My current set-up is as follows:
I extract old atmospheric air from ice core samples and remove CO2 chemically with an ascarite trap (basically an alkaline absorber für acidic gases). On this CO2 free air sample we then analyse CH4 and N2O for its stable isotopes in a GC-IRMS system. Although CO2 elute before N2O on our GS-carbonPlot column (Agilent), the bulk of CO2 has to be removed with the ascartie trap otherwise the small N2O peak sits on the flank of the 1000 fold larger CO2 peak and then isotope analysis is not possible.
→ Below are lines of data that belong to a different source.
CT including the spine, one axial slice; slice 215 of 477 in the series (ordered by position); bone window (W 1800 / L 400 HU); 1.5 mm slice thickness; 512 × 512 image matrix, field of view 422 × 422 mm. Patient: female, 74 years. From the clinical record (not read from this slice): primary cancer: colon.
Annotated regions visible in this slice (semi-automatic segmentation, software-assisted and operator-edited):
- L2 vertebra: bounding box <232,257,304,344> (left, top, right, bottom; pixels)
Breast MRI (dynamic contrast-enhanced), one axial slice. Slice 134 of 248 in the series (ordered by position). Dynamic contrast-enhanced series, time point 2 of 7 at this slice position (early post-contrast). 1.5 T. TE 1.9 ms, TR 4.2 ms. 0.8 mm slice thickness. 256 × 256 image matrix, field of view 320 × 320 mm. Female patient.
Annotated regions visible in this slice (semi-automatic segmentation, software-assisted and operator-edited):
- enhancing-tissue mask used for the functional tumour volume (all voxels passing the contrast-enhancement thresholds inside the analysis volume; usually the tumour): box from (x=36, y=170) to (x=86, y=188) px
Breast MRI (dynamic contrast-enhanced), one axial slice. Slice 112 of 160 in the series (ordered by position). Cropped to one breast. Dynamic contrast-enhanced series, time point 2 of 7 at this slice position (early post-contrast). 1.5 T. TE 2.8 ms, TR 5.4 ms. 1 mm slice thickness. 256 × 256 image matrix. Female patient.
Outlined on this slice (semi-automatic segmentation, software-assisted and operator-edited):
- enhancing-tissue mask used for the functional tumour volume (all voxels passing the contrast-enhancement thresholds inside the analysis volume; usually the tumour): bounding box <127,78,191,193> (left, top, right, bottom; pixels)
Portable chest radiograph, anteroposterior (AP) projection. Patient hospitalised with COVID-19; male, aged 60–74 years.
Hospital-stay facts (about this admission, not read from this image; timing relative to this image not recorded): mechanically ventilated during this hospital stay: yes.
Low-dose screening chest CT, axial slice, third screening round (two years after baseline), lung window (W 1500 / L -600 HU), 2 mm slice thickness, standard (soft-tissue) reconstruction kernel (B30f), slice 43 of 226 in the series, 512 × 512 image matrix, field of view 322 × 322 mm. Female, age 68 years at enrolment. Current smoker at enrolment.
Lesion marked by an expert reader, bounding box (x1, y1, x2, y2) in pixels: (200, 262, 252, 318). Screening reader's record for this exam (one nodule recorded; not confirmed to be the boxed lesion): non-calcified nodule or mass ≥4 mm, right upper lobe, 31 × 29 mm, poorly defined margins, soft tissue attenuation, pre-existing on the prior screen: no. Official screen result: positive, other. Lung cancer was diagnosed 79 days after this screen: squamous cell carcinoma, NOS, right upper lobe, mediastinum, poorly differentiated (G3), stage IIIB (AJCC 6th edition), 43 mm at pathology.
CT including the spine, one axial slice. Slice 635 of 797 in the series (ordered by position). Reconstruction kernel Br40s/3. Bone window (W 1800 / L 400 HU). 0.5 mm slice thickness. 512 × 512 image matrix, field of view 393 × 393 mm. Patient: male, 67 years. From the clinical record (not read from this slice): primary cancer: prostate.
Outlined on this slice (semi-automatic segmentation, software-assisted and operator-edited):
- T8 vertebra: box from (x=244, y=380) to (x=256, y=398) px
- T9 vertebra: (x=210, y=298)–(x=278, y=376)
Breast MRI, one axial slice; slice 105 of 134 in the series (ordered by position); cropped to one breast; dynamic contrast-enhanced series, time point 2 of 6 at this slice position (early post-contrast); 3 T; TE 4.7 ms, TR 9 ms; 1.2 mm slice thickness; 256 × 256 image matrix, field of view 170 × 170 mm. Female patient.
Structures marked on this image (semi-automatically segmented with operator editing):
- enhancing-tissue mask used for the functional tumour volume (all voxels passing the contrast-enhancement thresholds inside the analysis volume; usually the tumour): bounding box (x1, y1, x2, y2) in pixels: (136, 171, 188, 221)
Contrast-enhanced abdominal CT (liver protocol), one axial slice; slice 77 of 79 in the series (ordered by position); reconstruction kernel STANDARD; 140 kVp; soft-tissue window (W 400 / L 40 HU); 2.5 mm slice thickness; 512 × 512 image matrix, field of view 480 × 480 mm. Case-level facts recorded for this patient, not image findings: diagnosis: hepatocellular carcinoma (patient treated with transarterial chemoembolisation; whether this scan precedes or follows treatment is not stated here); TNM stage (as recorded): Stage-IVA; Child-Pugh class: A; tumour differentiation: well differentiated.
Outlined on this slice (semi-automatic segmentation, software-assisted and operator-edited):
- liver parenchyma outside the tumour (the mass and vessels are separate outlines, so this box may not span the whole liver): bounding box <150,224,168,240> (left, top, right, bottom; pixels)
So I have to get rid of the CO2 some how to get the N2O isotopes.
On the other hand I would also like to analyse the concentration of COS, carbonlysulfide, within the same chromatogram (for us the sample material is a limiting factor since we only get a small sample from the ice core and therefore want to measure many parameters on the same sample) . However, COS is absorbed in the ascarite trap together with CO2. So it seems that there is no way out.
My questions are the following.
Do you know of specific absortion material as an alternative to ascarite which only absorbs CO2 but not COS?
Or the alternative way, is it possible to remove CO2 after the GC separation in a special capillary or membrane without peak broadening? (cryogenic separation with liquid nitrogen is not an option as CO2 and N2O are too similar). For this idea I could switch an extra valve to let the CO2 peak pass this 'post-column trap' and get a nice baseline for N2O analysis. When the COS peak elutes ca. 10 minutes later, I could bypass this trap and analyse it in the mass spec.
If you have any idea please let me know.